I recently lost a dear friend way too soon. She was young at heart and vibrant, but she had suffered from multiple illnesses and the complications of chronic illness. Of course, as a nurse, she wasn’t always compliant with the care prescribed, and being retired, finances often didn’t allow for the best options. She always put everyone else first.
So when she was hit with a health crisis that kept building, we knew that she knew exactly what was going on. And soon she took charge and said “no more!” It was heartbreaking to learn that she was “giving up” when in reality she was taking charge! We knew how bad it was and we all had to honor her choice and support her in the last hours, while we hoped for a miracle! Of course that didn’t happen, and she crossed over listening to her favorite playlist and was at last at peace. And it was on her terms.
End-of-life decisions are difficult to make. Then when they need to be invoked it’s not always so cut and dried. What really constitutes comfort measures and how far do you go with them?
When a patient is on hospice and knows he is dying, he often faces the dilemma would he want to be treated with antibiotics if he develops an infection such as a UTI or has respiratory symptoms after aspirating?
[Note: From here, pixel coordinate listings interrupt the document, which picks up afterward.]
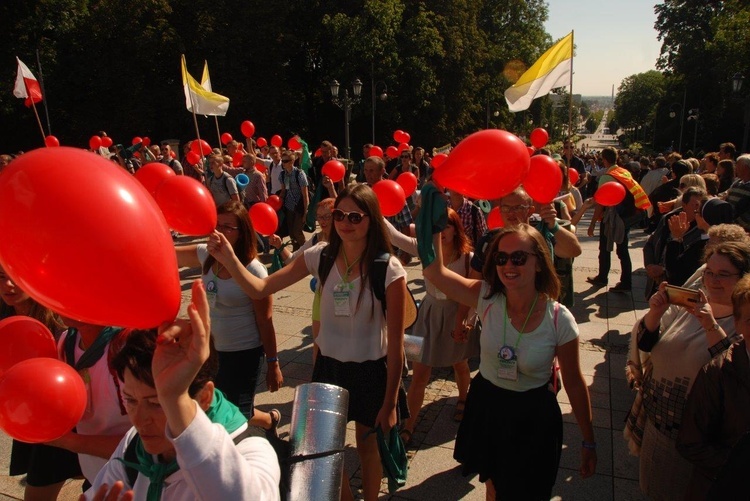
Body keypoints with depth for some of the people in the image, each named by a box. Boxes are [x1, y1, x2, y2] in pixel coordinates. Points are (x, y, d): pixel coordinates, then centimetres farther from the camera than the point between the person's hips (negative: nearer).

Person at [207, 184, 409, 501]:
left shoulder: (388, 269, -20)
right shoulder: (321, 257, -10)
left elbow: (396, 342, -15)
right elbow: (260, 289, -9)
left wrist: (390, 403, -11)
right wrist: (229, 259, -26)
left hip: (371, 371, -3)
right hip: (328, 367, 4)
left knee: (367, 447, 19)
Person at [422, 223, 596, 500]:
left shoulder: (560, 320, -20)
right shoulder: (487, 298, -15)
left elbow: (574, 384, -8)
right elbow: (435, 271, -26)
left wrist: (588, 442, 1)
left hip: (532, 419, -2)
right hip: (486, 408, 3)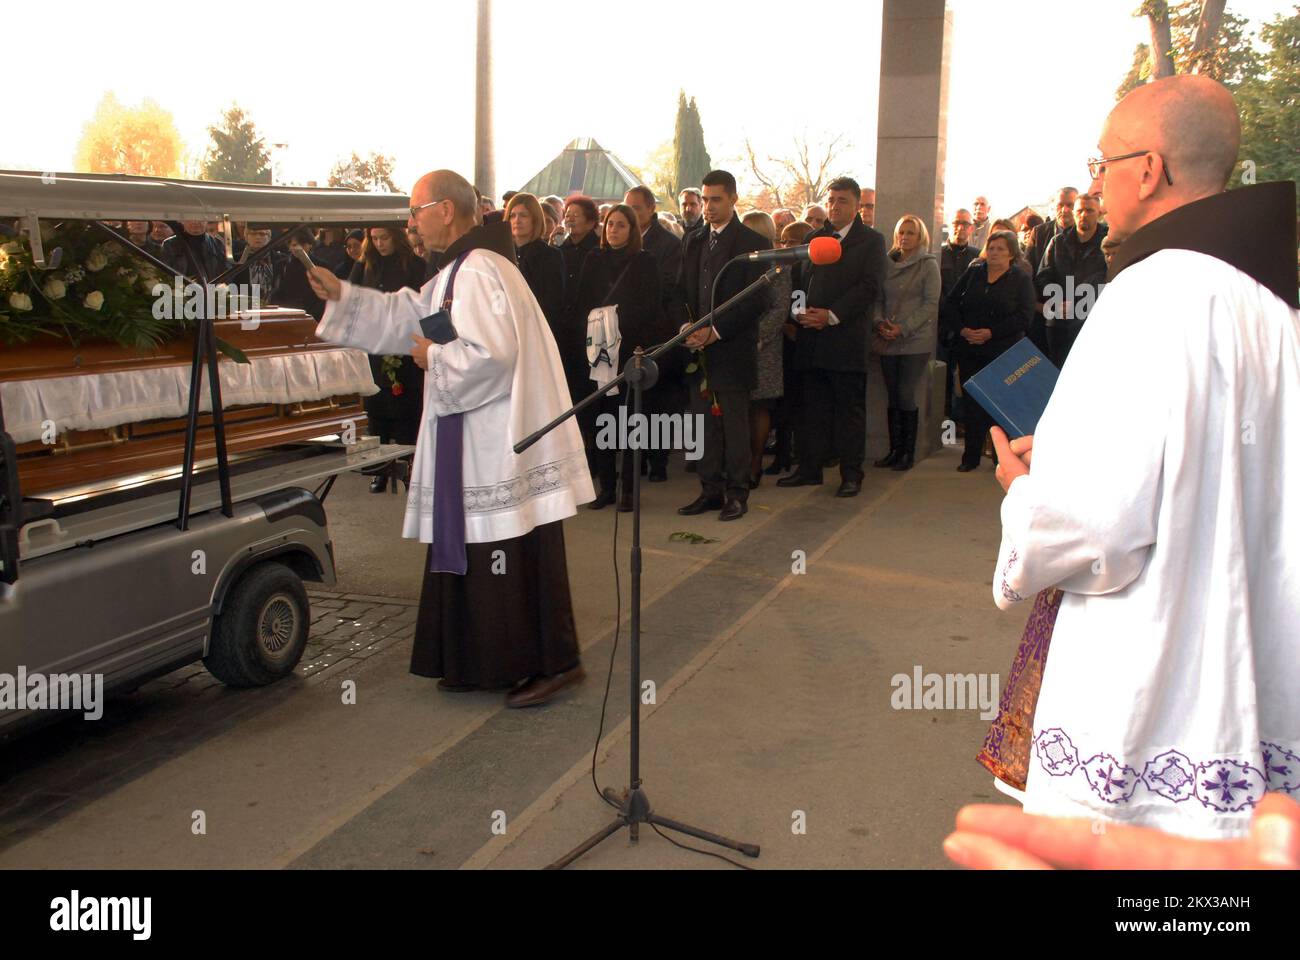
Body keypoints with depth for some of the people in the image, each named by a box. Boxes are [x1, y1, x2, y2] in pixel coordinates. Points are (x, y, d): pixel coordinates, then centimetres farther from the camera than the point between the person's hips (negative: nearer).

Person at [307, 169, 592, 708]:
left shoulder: (478, 272, -17)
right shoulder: (458, 271, 18)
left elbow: (489, 353, -27)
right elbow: (409, 318, 23)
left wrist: (434, 358, -11)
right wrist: (341, 295, 16)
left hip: (502, 445, -11)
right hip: (479, 443, 11)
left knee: (517, 559, -3)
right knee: (476, 556, 16)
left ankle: (552, 662, 8)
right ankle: (483, 663, 26)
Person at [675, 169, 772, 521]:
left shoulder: (753, 243, -3)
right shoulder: (692, 241, 15)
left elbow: (755, 299, -10)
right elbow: (682, 290, 15)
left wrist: (715, 331, -15)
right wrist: (687, 326, -4)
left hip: (733, 349, -5)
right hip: (698, 349, 5)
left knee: (735, 424, 0)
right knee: (704, 423, 8)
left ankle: (737, 493, 9)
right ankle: (711, 490, 17)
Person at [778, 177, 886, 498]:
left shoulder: (870, 240, 2)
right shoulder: (813, 238, 17)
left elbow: (869, 286, -8)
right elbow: (798, 279, 15)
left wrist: (831, 315, -15)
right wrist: (801, 312, -5)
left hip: (846, 337, -4)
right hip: (811, 337, 5)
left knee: (849, 409, 1)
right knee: (813, 407, 10)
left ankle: (851, 474, 8)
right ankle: (809, 468, 18)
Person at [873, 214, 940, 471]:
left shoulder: (928, 265, -1)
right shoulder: (888, 264, 12)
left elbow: (930, 304, -7)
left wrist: (903, 328, -14)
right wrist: (880, 323, -5)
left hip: (915, 341, -4)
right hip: (888, 341, 4)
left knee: (906, 396, -6)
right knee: (893, 397, 6)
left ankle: (908, 452, 5)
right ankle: (894, 449, 14)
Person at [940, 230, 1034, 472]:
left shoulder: (1021, 279, 3)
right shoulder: (973, 273, 12)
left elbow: (1024, 317, -8)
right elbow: (949, 305, 8)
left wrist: (991, 333, -16)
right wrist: (962, 329, -9)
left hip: (1003, 354, -3)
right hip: (969, 351, 3)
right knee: (972, 404, 3)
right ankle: (971, 455, 11)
Is it a comfort measure or does it prolong his life? Will death be hastened if the antibiotics are declined? There are no absolute answers. Sometimes it seems to hasten things, and other times patients pull out of it and go on. We can predict, but we have no guarantees.
NO CPR Tattoos
I’ve shared with many nurses over my career that we should all have NO CPR tattooed on our chests or even our foreheads. It’s one thing to have a cardiac or respiratory arrest and not be resuscitated, but Advance Directives and POLST forms ask the harder questions. Do you want antibiotics, do you want hospitalizations? And under what circumstances? Get specific.
A common answer or scenario I hear is, “well if I fell and broke my hip, I’d want to go to the hospital and have it fixed.” But we know statistically that a major injury from a fall is tied closely with morbidity rates. Yet how many times do you see 98 year old patients having an ORIF?! I’ve even seen some patients have total hip replacements at that age, while on hospice to boot!
It’s about choice and even with Advance Directives, we have the right to revoke them and opt for another plan. They are guidelines to help us intellectually decide things our hearts may find gut-wrenching when the time comes. But they help our loved ones know what we would want if we can’t make our own decisions. We need to be clear about what we want and help our loved ones know this is the course they need to take for us and not feel guilty or burdened.
I had had many conversations with my friend over the years and knew she was going to invoke this if she had the chance. And if she couldn’t, her family would have to honor her decisions and make them for her. It just seemed too soon, but we knew her uphill battle was not going to be won either. Her quality of life would be poor at best if she did survive, and that was NOT what she would have wanted. Rest in Peace my friend and than you for having made the hard decisions. It was empowering to know that you had control of your destiny.
End-of-life decisions give us that power. Think about yours, it’s never too soon to make a plan.